*** Opening of Extracted data ***
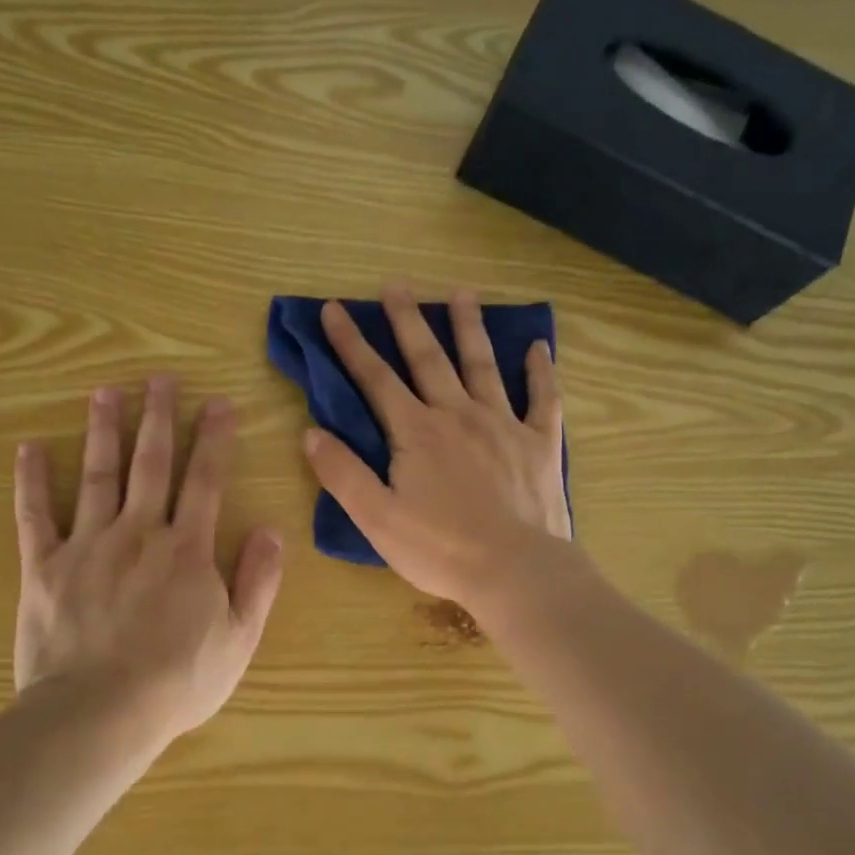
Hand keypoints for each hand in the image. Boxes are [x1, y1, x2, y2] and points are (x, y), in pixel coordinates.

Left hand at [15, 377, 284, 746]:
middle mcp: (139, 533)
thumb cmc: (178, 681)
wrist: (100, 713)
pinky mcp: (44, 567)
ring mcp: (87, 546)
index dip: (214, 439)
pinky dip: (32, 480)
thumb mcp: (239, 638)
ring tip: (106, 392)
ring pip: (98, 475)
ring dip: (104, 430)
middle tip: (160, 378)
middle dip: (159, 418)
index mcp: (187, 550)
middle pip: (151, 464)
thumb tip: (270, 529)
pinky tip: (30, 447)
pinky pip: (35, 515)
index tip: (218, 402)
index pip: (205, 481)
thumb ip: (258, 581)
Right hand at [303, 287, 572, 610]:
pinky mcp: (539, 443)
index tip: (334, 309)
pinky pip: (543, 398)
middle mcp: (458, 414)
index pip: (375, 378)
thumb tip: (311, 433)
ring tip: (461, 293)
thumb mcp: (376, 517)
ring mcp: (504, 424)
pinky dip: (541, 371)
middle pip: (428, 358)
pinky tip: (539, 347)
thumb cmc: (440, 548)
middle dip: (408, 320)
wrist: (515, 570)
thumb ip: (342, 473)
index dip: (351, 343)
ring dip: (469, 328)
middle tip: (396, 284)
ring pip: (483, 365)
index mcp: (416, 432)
*** Close of Extracted data ***
_Exercise_:
Please return exactly the lines that run from the line with "pinky tip: (539, 347)" through the end of the records above, both included, and nothing more.

_Reply_:
pinky tip: (539, 347)
thumb cmc: (440, 548)
middle dip: (408, 320)
wrist: (515, 570)
thumb ip: (342, 473)
index dip: (351, 343)
ring dip: (469, 328)
middle tip: (396, 284)
ring pip: (483, 365)
index mcp: (416, 432)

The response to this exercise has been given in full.